提示テキスト ->
■ ■ ■ ■ ■ ■ ■

自己を取り巻く現実は本来の現実そのものなのか、という着想は、実は『WITH TEETH』(what if everything around you isn't quite as it seems)以降断続的に浮上している。『year zero』は言う迄も無く作品全体がその思想で彩られているし、一見全く無関係に見えるインスト集『GHOSTS I-IV』でも、コンセプトは白昼夢だと提示されている。そして今回の三部作だ。「Less Than」のPVではThe Presenceが敵オブジェクトとして登場し、「This Isn't The Place」のPVではCedocoreの薬品名が現れる。『year zero』の設定を再び出してくるぐらいには改めて強く訴求する意志を読み取ることが出来る。
今現在の最もまとまった公式見解と受け取れるnin.comでのインタビュー記事では、
「本来の自分は自己破壊好きであり、それが自分の本質であり、幻想であり、自分に与えられた時間だ。喜ばしくはないが語るべきことだ」という点を踏まえて、「人は種としてはアクシデントや突然変異であって、社会的に密結合になるほど自滅する、試験管の中の細菌のようなものだ」と披瀝している。超弦理論も量子力学も否定し、壊れたICチップの挙動だ、とも発言している(ホログラフィック理論は挙がっておらず、『BAD WITCH』アートワークのチップがIntel最初のCPUであるi4004であるのは示唆的かもしれない)。
テクノロジーの進歩に人々が追随しきれていない、言い換えれば今まで目立たなかった衆愚とか馬鹿が表立つようになった現状を「Ahead Of Ourselves」でこうもアイロニカルに示唆するに至ったのは、ある時期を境にインターネット及びSNSとの距離感に見切りを付けたトレントの現在の思想を鑑みれば極自然な成り行きだと思える。それに足して、昨今のVRの動向やAI工学の発展状況から得た逆説的な客観性を踏まえたのが、今回の三部作の契機であろうと思われる。

■ ■ ■ ■ ■ ■ ■

記録抜粋 ->

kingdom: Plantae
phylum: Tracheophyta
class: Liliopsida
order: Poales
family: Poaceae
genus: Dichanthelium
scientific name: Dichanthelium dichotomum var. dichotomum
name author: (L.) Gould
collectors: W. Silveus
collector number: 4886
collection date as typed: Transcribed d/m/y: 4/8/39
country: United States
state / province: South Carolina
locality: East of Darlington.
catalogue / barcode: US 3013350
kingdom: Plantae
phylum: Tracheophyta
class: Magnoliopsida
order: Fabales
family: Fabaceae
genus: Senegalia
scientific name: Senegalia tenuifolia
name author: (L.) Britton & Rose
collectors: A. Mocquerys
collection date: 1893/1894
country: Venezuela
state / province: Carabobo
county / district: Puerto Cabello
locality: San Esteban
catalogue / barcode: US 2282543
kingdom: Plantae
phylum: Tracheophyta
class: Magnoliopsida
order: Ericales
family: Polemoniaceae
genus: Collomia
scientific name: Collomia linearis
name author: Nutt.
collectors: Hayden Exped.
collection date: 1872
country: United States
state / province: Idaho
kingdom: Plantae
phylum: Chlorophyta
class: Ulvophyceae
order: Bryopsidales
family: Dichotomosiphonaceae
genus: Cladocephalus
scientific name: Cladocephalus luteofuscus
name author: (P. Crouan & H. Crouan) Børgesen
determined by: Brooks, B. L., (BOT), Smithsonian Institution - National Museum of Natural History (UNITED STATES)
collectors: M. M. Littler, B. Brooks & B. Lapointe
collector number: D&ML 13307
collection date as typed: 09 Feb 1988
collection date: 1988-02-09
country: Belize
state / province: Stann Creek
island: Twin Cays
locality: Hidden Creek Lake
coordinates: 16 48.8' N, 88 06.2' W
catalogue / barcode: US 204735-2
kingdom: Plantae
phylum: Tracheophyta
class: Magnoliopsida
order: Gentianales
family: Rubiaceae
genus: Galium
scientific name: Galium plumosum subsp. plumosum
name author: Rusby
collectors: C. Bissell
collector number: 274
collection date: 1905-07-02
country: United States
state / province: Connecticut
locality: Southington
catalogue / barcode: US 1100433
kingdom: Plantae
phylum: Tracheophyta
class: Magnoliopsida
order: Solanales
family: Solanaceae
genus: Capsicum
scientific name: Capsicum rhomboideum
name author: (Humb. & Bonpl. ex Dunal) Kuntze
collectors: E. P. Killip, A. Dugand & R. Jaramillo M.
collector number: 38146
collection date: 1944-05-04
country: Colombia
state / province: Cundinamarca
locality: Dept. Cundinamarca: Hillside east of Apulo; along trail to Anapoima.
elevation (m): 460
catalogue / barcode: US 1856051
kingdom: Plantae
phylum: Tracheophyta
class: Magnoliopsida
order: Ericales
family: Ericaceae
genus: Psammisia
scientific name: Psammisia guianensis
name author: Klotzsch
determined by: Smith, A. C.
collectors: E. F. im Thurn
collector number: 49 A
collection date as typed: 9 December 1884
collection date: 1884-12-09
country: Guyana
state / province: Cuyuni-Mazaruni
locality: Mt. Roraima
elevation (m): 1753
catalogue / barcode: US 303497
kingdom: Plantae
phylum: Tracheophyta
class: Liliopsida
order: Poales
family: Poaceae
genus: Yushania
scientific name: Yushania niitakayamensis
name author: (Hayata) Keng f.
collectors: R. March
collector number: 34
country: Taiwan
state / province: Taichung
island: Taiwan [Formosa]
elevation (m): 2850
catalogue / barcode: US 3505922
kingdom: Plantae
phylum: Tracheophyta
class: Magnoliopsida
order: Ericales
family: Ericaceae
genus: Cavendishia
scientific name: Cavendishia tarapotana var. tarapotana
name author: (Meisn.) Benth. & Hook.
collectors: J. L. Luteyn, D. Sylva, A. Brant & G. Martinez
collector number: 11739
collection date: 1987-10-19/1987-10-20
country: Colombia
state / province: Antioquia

■ ■ ■ ■ ■ ■ ■

作業内容 -> 上に掲げた、『BAD WITCH』を含む三部作を論じた文章について、末尾の文に続く部分を記述せよ。

演習結果 ->
そして最後に、デヴィッド・ボウイの遺作『Blackstar』の表題曲で成されたアプローチとの類似性だ。海外メディアはおろか個人のレビューでも折に触れて指摘している程度には判りやすい。歌い方も似ている。こんなにヴィブラートを利かせて歌い上げるなんてことは曾て無かった。一聴して否応無く解る箇所だが、敢えて最後に持ってきたことには理由がある。
トレント・レズナーとデヴィッド・ボウイの関係は1995年に遡る。Dissonanceツアーでの、互いのセットリストをクロスフェードさせるような共演(「Subterraneans」でトレントはテナーサックスを吹いている)に始まり、v1以外は全く原形を留めない「I'm Afraid Of Americans」リミックスを手掛け、PV共演も成された。『closure』でもバックステージで遠慮がちに会話するシーンが確認出来る。以後直接の関わりは持たれなかったが、「I'm Afraid Of Americans」は2008年以降屡々セットリストに加わり、ボウイの死後、『Blackstar』の中でも特に示唆的な「I Can't Give Everything Away」を新たに、そして感傷的なカヴァーをしている。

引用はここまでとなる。